Case Study: Automated Analysis of ‘Crowded Trades’ in AI Hardware Stocks
To validate this model’s effectiveness, an investment research project based on Loop Engineering was implemented. The task was to analyze the “crowded trade” phenomenon in the AI hardware sector and compare it with historical examples like liquor and new energy stocks, using data from the Tushare financial data API spanning from 2018 to the present.
In this experiment, human intervention was strictly limited to two instances:
First Human Intervention: Rule-Setting. At the start of the task, the user set clear analysis objectives and defined key “honesty principles”: all data comparisons must be on an apples-to-apples basis, data sources must be traceable, and any data fabrication would lead to immediate termination of the task.
Subsequently, the system, composed of an “Analyst” AI and a “Reviewer” AI, began to operate autonomously. In the first round, the Analyst AI successfully extracted data from Tushare, selected 14 core AI hardware stocks from areas like optical modules, PCBs, and servers, and generated a report. The report stated that the sector had surged by 508% in the past two years, far outpacing the CSI 300 Index’s 40% gain over the same period.
However, when comparing with historical hot sectors, the Analyst AI used an unfair basis to highlight its conclusion: it pointed out that the AI hardware stock pool’s trading volume accounted for 6.53% of the total market, much higher than the 2.13% at the peak of the liquor stock craze. The Reviewer AI, following the preset “fair comparison” principle, immediately identified the issue—the former figure was based on the trading volume of 14 stocks, while the latter was based on only 4. The different bases made the comparison of absolute values unconvincing.
The Reviewer AI fed this issue and specific details back to the Analyst AI. In the second iteration, the Analyst AI corrected its methodology, using the more equitable Shenwan industry classification for comparison. It pointed out that the current combined trading volume of the Electronics and Communication sectors accounted for 33.8% of the total market, significantly higher than the historical peaks of Food & Beverage (6.9%) and Electrical Equipment (16.0%). This conclusion was equally powerful and logically sound. The Reviewer AI also verified the accuracy of details like unit conversions.

=-=-=-=-=

_What you will do_:
a) Copy the passage from the case study on crowded trades word for word, starting at "In this experiment, human" and ending at "of the task.".
b) In the case study on crowded trades, how many core AI hardware stocks did the Analyst AI select in the first round?
c) Extend the case study on crowded trades in AI hardware stocks, picking up after its final sentence.
The listing isn't needed for anything here.

=-=-=-=-=

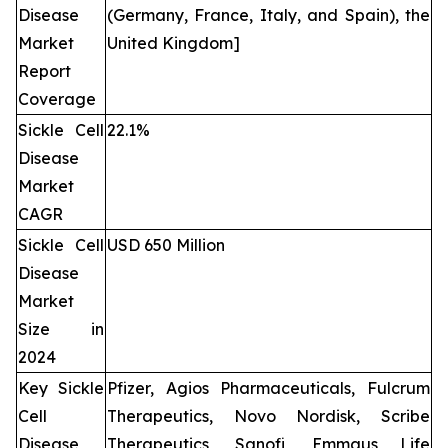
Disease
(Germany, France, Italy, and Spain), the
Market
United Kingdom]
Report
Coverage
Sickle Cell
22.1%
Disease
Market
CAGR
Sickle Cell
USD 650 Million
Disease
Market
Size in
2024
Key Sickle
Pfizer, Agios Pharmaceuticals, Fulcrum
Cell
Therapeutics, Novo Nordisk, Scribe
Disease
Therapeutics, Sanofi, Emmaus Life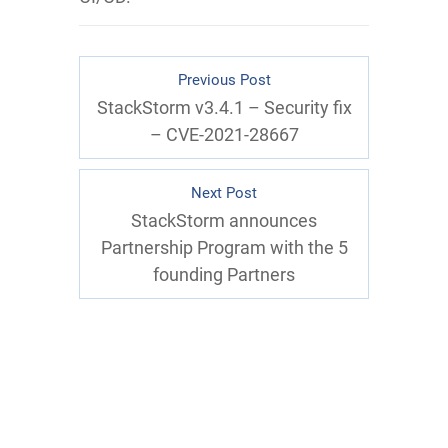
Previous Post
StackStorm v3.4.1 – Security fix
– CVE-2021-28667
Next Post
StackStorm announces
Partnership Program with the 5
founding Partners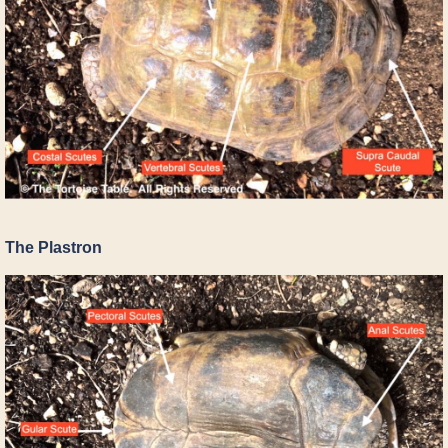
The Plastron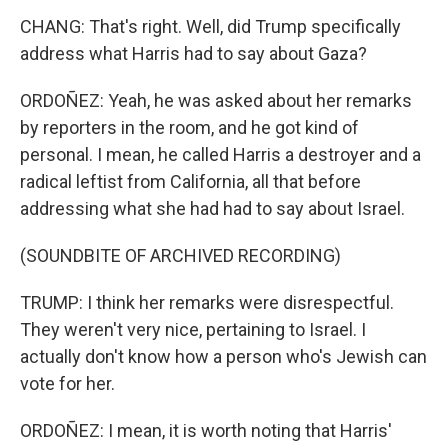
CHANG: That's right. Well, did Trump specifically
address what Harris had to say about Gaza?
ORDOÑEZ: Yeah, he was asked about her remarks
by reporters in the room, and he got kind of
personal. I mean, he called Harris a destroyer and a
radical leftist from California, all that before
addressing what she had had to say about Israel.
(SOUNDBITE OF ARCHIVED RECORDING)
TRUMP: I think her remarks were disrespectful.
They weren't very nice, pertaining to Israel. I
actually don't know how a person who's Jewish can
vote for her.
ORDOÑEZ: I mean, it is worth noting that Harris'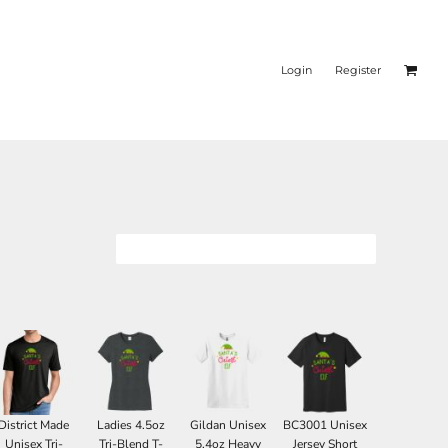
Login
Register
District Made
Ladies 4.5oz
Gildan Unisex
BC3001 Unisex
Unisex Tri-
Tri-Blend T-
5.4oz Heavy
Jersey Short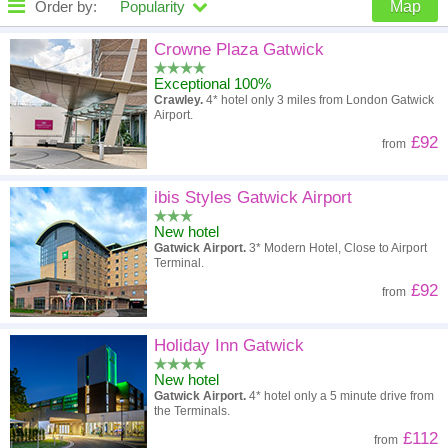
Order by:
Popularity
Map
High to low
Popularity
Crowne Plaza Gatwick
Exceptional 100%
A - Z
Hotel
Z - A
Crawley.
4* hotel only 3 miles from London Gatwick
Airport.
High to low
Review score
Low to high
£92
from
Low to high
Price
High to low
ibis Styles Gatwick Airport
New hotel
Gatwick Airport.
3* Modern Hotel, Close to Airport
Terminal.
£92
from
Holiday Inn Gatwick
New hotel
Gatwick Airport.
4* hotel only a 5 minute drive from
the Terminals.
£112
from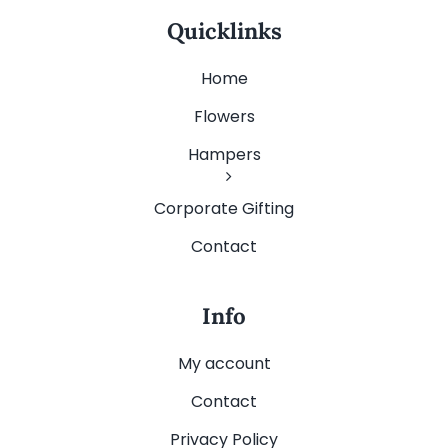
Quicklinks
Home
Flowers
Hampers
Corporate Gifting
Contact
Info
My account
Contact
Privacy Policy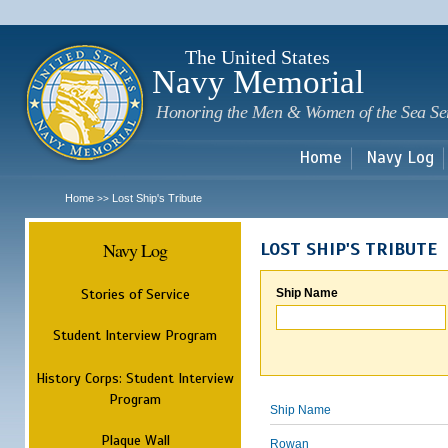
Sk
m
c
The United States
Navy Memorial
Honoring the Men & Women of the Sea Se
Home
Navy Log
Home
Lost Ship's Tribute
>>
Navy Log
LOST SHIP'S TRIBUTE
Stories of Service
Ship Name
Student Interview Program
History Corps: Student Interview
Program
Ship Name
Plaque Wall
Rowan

=-=-=-=-=

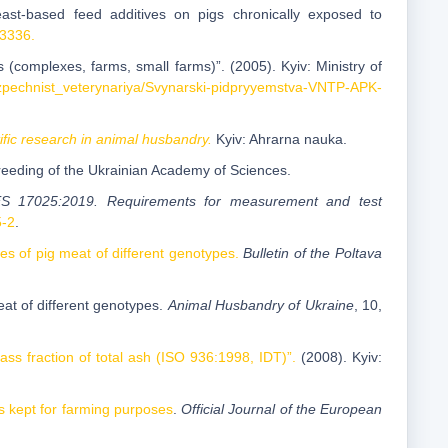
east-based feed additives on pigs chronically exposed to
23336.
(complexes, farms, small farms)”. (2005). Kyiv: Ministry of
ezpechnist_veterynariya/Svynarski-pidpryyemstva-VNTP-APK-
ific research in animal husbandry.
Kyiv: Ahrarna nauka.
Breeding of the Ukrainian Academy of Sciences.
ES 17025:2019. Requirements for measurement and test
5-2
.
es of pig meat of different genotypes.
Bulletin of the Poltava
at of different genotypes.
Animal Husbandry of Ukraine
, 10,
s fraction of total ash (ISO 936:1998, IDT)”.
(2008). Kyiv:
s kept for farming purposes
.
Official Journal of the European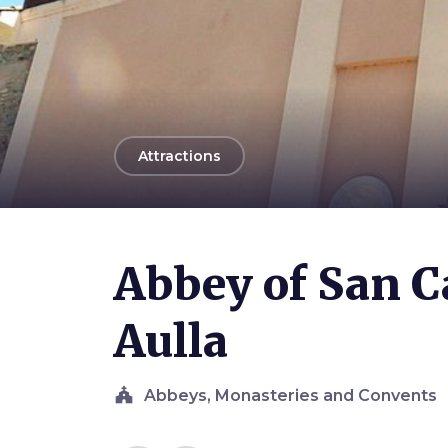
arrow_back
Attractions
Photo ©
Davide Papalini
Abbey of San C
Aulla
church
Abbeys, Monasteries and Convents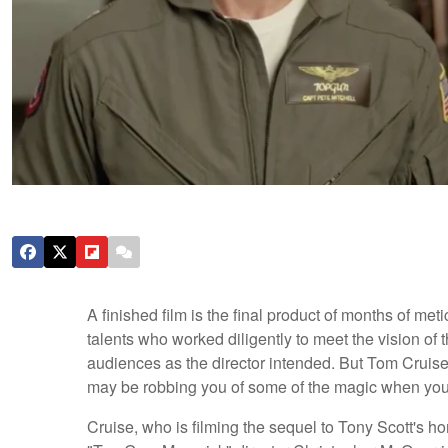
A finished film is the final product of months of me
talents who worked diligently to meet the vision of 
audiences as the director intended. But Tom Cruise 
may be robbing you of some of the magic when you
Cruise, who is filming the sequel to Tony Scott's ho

=-=-=-=-=

_Exercise results_:
a)
In this experiment, human intervention was strictly limited to two instances:
First Human Intervention: Rule-Setting. At the start of the task, the user set clear analysis objectives and defined key “honesty principles”: all data comparisons must be on an apples-to-apples basis, data sources must be traceable, and any data fabrication would lead to immediate termination of the task.

b) It selected 14 core AI hardware stocks.

c)
Second Human Intervention: Final Acceptance. After the Reviewer AI gave a green light to all aspects of the second-round report, the system stopped the loop and delivered the result. The human user only needed to confirm this final report, which had already undergone multiple rounds of internal review.
The New Role of Humans: From Executor to System Architect
Loop Engineering demonstrates that AI automation does not eliminate the human role but rather elevates it from tedious, micro-level task supervision to a more macro, decisive position.
In this new paradigm, the core responsibility of humans is no longer to review line-by-line and provide feedback, but to become the system’s “architect” and “legislator.” The success or failure of the work heavily depends on whether humans can clearly define goals, set bottom lines, and establish fair evaluation criteria before launching the task. The reason the Reviewer AI could spot the Analyst’s “clever shortcuts” was that humans had pre-installed principles of “honesty” and “fairness” into its judgment criteria.
AI can efficiently generate solutions, but it lacks value judgment and a sense of ultimate purpose. After outsourcing workflows to AI, humans must retain the ability to define and safeguard these core principles. Otherwise, when faced with a perfectly crafted report from an AI but unable to identify its deeper fallacies, the true bottleneck will no longer be the AI, but the degradation of human cognitive abilities.